Computer scientists have developed a new tweet-screening method that not only delivers real-time data on flu cases, but also filters out online chatter that is not linked to actual flu infections.
Sifting through social media messages has become a popular way to track when and where flu cases occur, but a key hurdle hampers the process: how to identify flu-infection tweets. Some tweets are posted by people who have been sick with the virus, while others come from folks who are merely talking about the illness.
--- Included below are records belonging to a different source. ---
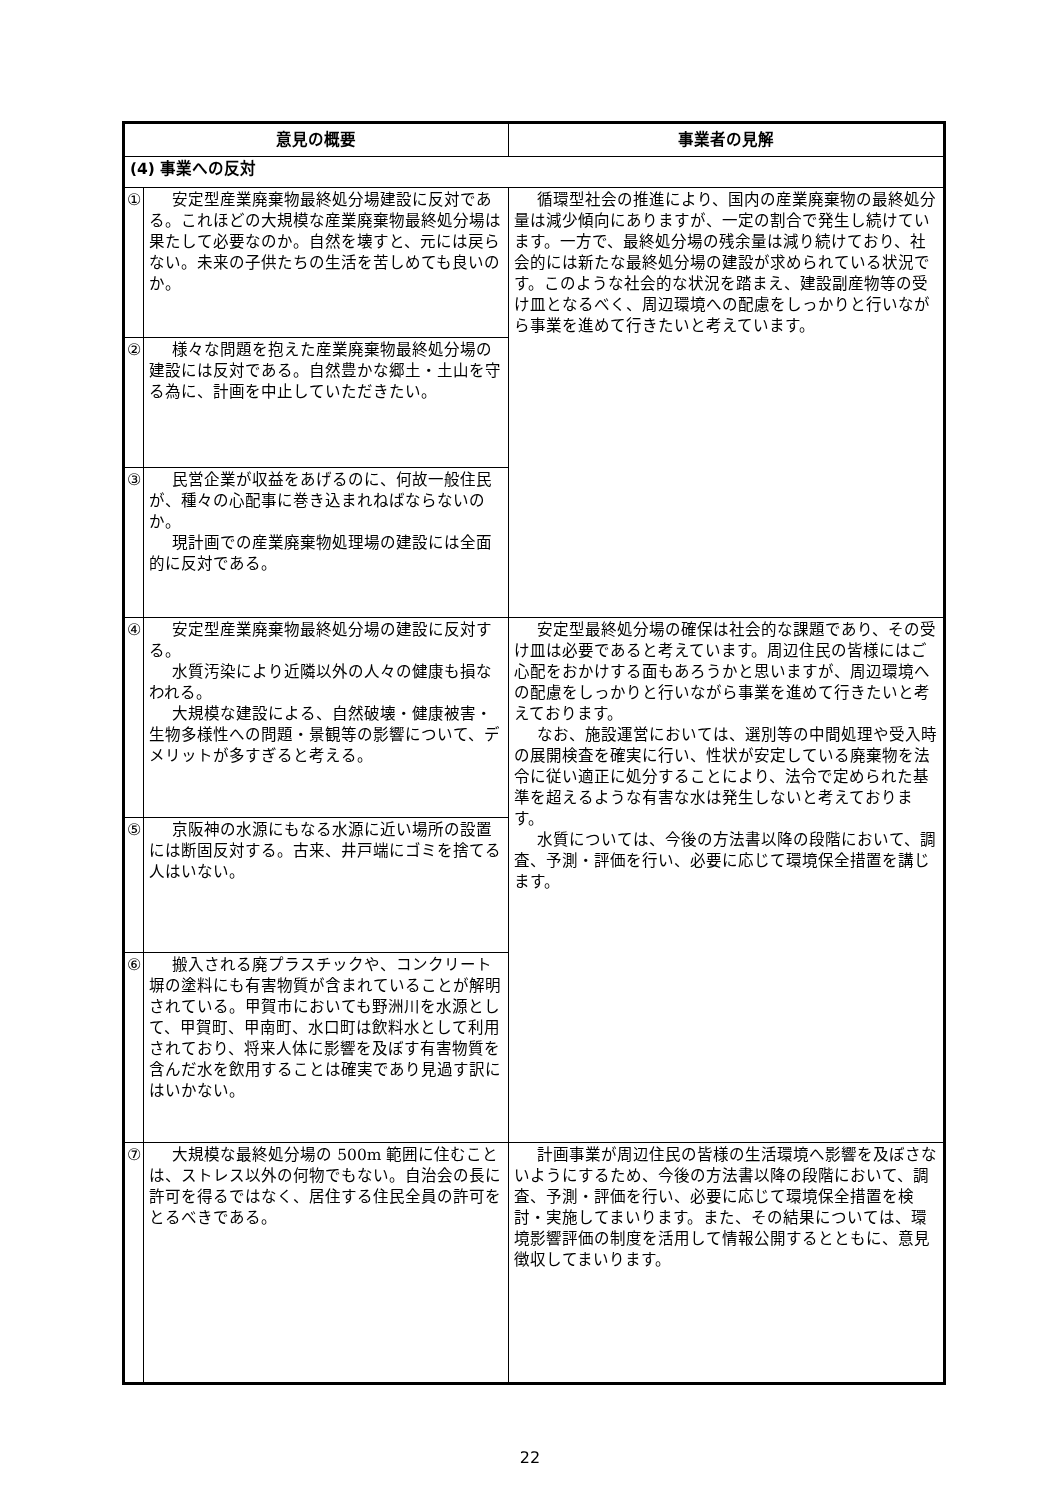| 意見の概要 | | 事業者の見解 |
| --- | --- | --- |
| (4) 事業への反対 | | |
| ① | 安定型産業廃棄物最終処分場建設に反対である。これほどの大規模な産業廃棄物最終処分場は果たして必要なのか。自然を壊すと、元には戻らない。未来の子供たちの生活を苦しめても良いのか。 | 循環型社会の推進により、国内の産業廃棄物の最終処分量は減少傾向にありますが、一定の割合で発生し続けています。一方で、最終処分場の残余量は減り続けており、社会的には新たな最終処分場の建設が求められている状況です。このような社会的な状況を踏まえ、建設副産物等の受け皿となるべく、周辺環境への配慮をしっかりと行いながら事業を進めて行きたいと考えています。 |
| ② | 様々な問題を抱えた産業廃棄物最終処分場の建設には反対である。自然豊かな郷土・土山を守る為に、計画を中止していただきたい。 | |
| ③ | 民営企業が収益をあげるのに、何故一般住民が、種々の心配事に巻き込まれねばならないのか。 現計画での産業廃棄物処理場の建設には全面的に反対である。 | |
| ④ | 安定型産業廃棄物最終処分場の建設に反対する。 水質汚染により近隣以外の人々の健康も損なわれる。 大規模な建設による、自然破壊・健康被害・生物多様性への問題・景観等の影響について、デメリットが多すぎると考える。 | 安定型最終処分場の確保は社会的な課題であり、その受け皿は必要であると考えています。周辺住民の皆様にはご心配をおかけする面もあろうかと思いますが、周辺環境への配慮をしっかりと行いながら事業を進めて行きたいと考えております。 なお、施設運営においては、選別等の中間処理や受入時の展開検査を確実に行い、性状が安定している廃棄物を法令に従い適正に処分することにより、法令で定められた基準を超えるような有害な水は発生しないと考えております。 水質については、今後の方法書以降の段階において、調査、予測・評価を行い、必要に応じて環境保全措置を講じます。 |
| ⑤ | 京阪神の水源にもなる水源に近い場所の設置には断固反対する。古来、井戸端にゴミを捨てる人はいない。 | |
| ⑥ | 搬入される廃プラスチックや、コンクリート塀の塗料にも有害物質が含まれていることが解明されている。甲賀市においても野洲川を水源として、甲賀町、甲南町、水口町は飲料水として利用されており、将来人体に影響を及ぼす有害物質を含んだ水を飲用することは確実であり見過す訳にはいかない。 | |
| ⑦ | 大規模な最終処分場の 500m 範囲に住むことは、ストレス以外の何物でもない。自治会の長に許可を得るではなく、居住する住民全員の許可をとるべきである。 | 計画事業が周辺住民の皆様の生活環境へ影響を及ぼさないようにするため、今後の方法書以降の段階において、調査、予測・評価を行い、必要に応じて環境保全措置を検討・実施してまいります。また、その結果については、環境影響評価の制度を活用して情報公開するとともに、意見徴収してまいります。 |
22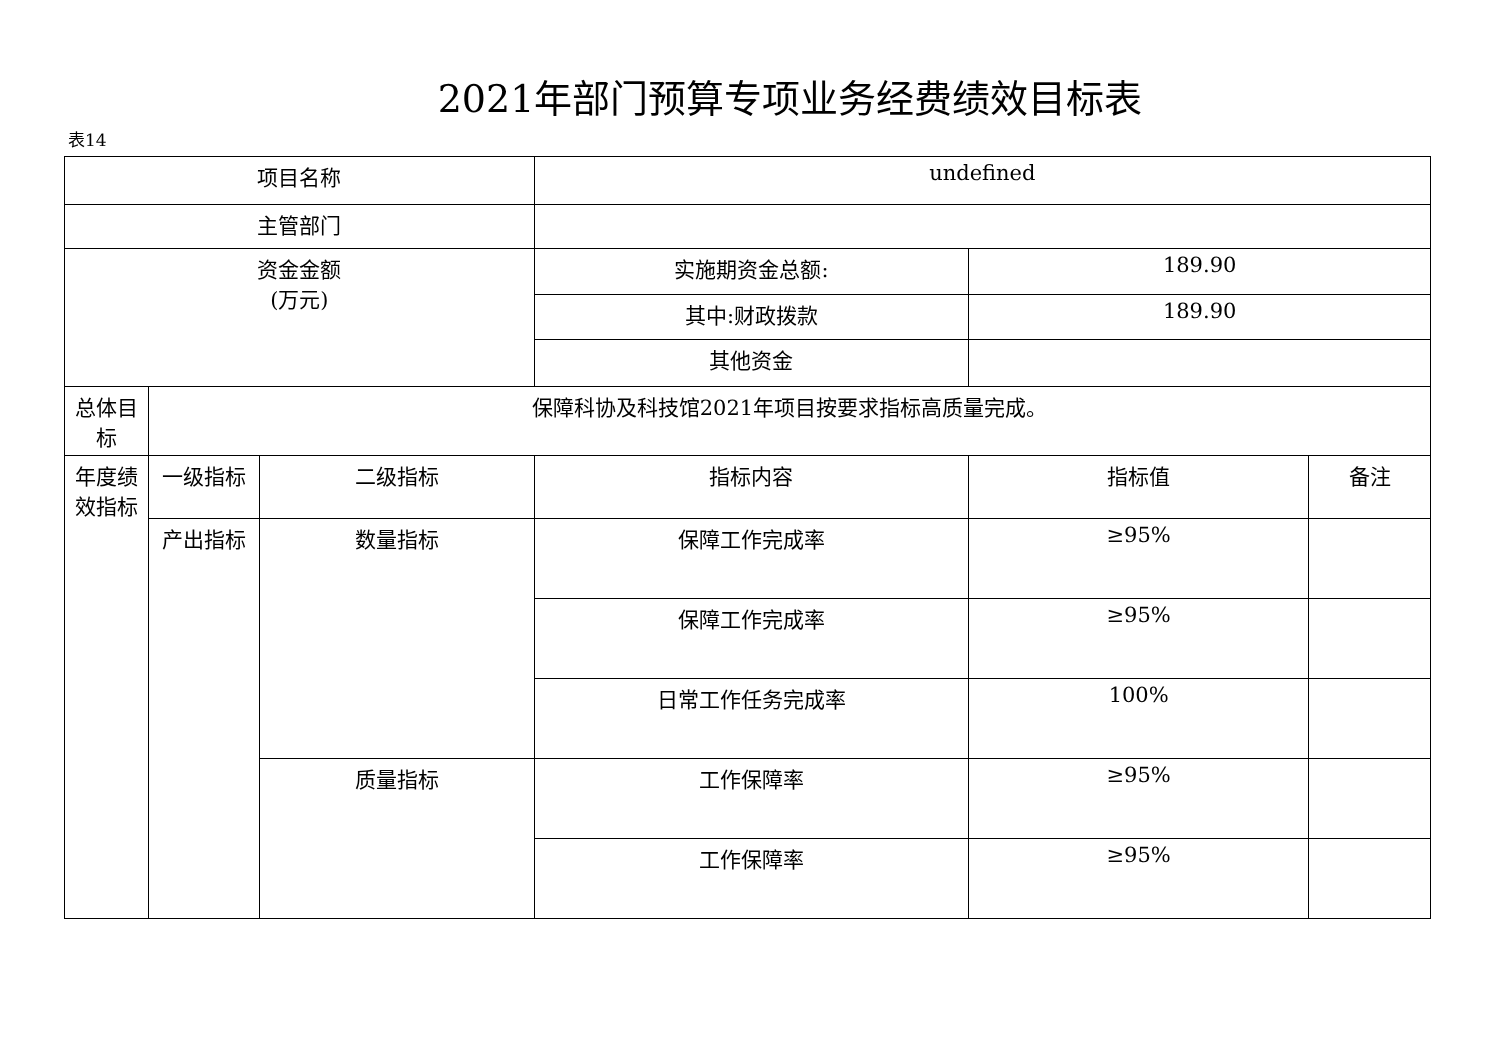2021年部门预算专项业务经费绩效目标表
表14
| 项目名称 | | | undefined | | |
| 主管部门 | | | | | |
| 资金金额 (万元) | | | 实施期资金总额: | 189.90 | |
| | | | 其中:财政拨款 | 189.90 | |
| | | | 其他资金 | | |
| 总体目标 | 保障科协及科技馆2021年项目按要求指标高质量完成。 | | | | |
| 年度绩效指标 | 一级指标 | 二级指标 | 指标内容 | 指标值 | 备注 |
| | 产出指标 | 数量指标 | 保障工作完成率 | ≥95% | |
| | | | 保障工作完成率 | ≥95% | |
| | | | 日常工作任务完成率 | 100% | |
| | | 质量指标 | 工作保障率 | ≥95% | |
| | | | 工作保障率 | ≥95% | |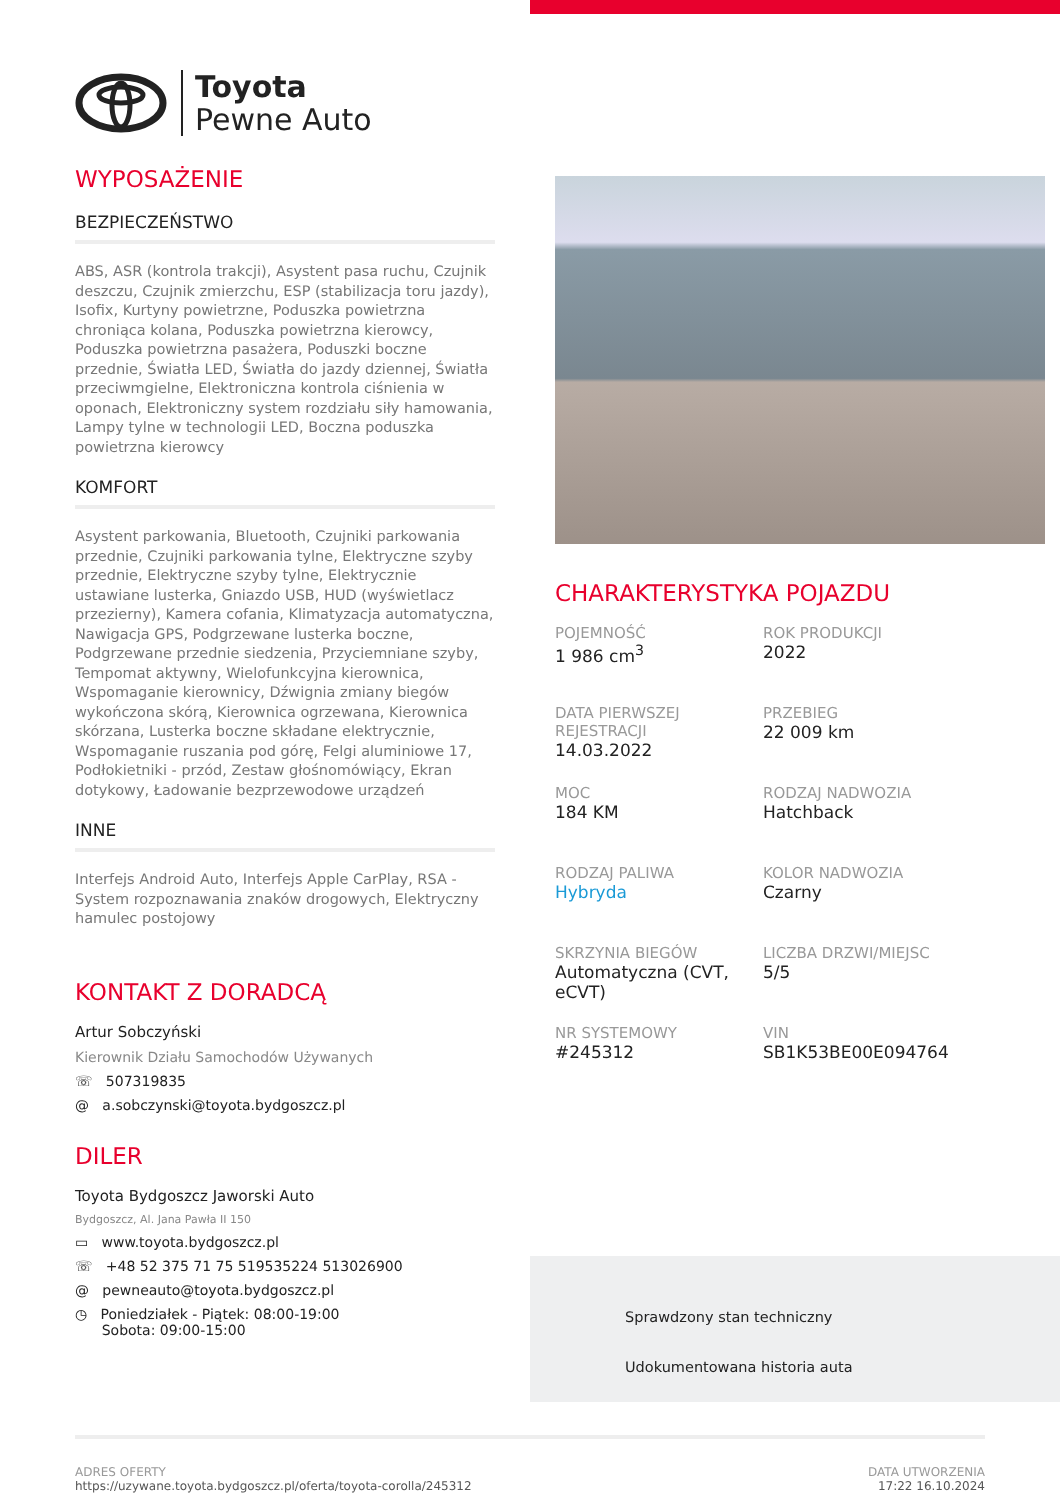Toyota
Pewne Auto
WYPOSAŻENIE
BEZPIECZEŃSTWO
ABS, ASR (kontrola trakcji), Asystent pasa ruchu, Czujnik deszczu, Czujnik zmierzchu, ESP (stabilizacja toru jazdy), Isofix, Kurtyny powietrzne, Poduszka powietrzna chroniąca kolana, Poduszka powietrzna kierowcy, Poduszka powietrzna pasażera, Poduszki boczne przednie, Światła LED, Światła do jazdy dziennej, Światła przeciwmgielne, Elektroniczna kontrola ciśnienia w oponach, Elektroniczny system rozdziału siły hamowania, Lampy tylne w technologii LED, Boczna poduszka powietrzna kierowcy
KOMFORT
Asystent parkowania, Bluetooth, Czujniki parkowania przednie, Czujniki parkowania tylne, Elektryczne szyby przednie, Elektryczne szyby tylne, Elektrycznie ustawiane lusterka, Gniazdo USB, HUD (wyświetlacz przezierny), Kamera cofania, Klimatyzacja automatyczna, Nawigacja GPS, Podgrzewane lusterka boczne, Podgrzewane przednie siedzenia, Przyciemniane szyby, Tempomat aktywny, Wielofunkcyjna kierownica, Wspomaganie kierownicy, Dźwignia zmiany biegów wykończona skórą, Kierownica ogrzewana, Kierownica skórzana, Lusterka boczne składane elektrycznie, Wspomaganie ruszania pod górę, Felgi aluminiowe 17, Podłokietniki - przód, Zestaw głośnomówiący, Ekran dotykowy, Ładowanie bezprzewodowe urządzeń
INNE
Interfejs Android Auto, Interfejs Apple CarPlay, RSA - System rozpoznawania znaków drogowych, Elektryczny hamulec postojowy
KONTAKT Z DORADCĄ
Artur Sobczyński
Kierownik Działu Samochodów Używanych
☏ 507319835
@ a.sobczynski@toyota.bydgoszcz.pl
DILER
Toyota Bydgoszcz Jaworski Auto
Bydgoszcz, Al. Jana Pawła II 150
▭ www.toyota.bydgoszcz.pl
☏ +48 52 375 71 75 519535224 513026900
@ pewneauto@toyota.bydgoszcz.pl
◷ Poniedziałek - Piątek: 08:00-19:00
Sobota: 09:00-15:00
CHARAKTERYSTYKA POJAZDU
POJEMNOŚĆ
1 986 cm<sup>3</sup>
ROK PRODUKCJI
2022
DATA PIERWSZEJ REJESTRACJI
14.03.2022
PRZEBIEG
22 009 km
MOC
184 KM
RODZAJ NADWOZIA
Hatchback
RODZAJ PALIWA
Hybryda
KOLOR NADWOZIA
Czarny
SKRZYNIA BIEGÓW
Automatyczna (CVT, eCVT)
LICZBA DRZWI/MIEJSC
5/5
NR SYSTEMOWY
#245312
VIN
SB1K53BE00E094764
Sprawdzony stan techniczny
Udokumentowana historia auta
ADRES OFERTY
https://uzywane.toyota.bydgoszcz.pl/oferta/toyota-corolla/245312
DATA UTWORZENIA
17:22 16.10.2024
If you are tracking actual flu cases, such conversations about the flu in general can skew the results.
To address this problem, Johns Hopkins computer scientists and researchers in the School of Medicine have developed a new tweet-screening method that not only delivers real-time data on flu cases, but also filters out online chatter that is not linked to actual flu infections. Comparing their method, which is based on analysis of 5,000 publicly available tweets per minute, to other Twitter-based tracking tools, the Johns Hopkins researchers say their real-time results track more closely with government disease data that takes much longer to compile.
"When you look at Twitter posts, you can see people talking about being afraid of catching the flu or asking friends if they should get a flu shot or mentioning a public figure who seems to be ill," said Mark Dredze, an assistant research professor in the Department of Computer Science who uses tweets to monitor public health trends. "But posts like this don't measure how many people have actually contracted the flu. We wanted to separate hype about the flu from messages from people who truly become ill."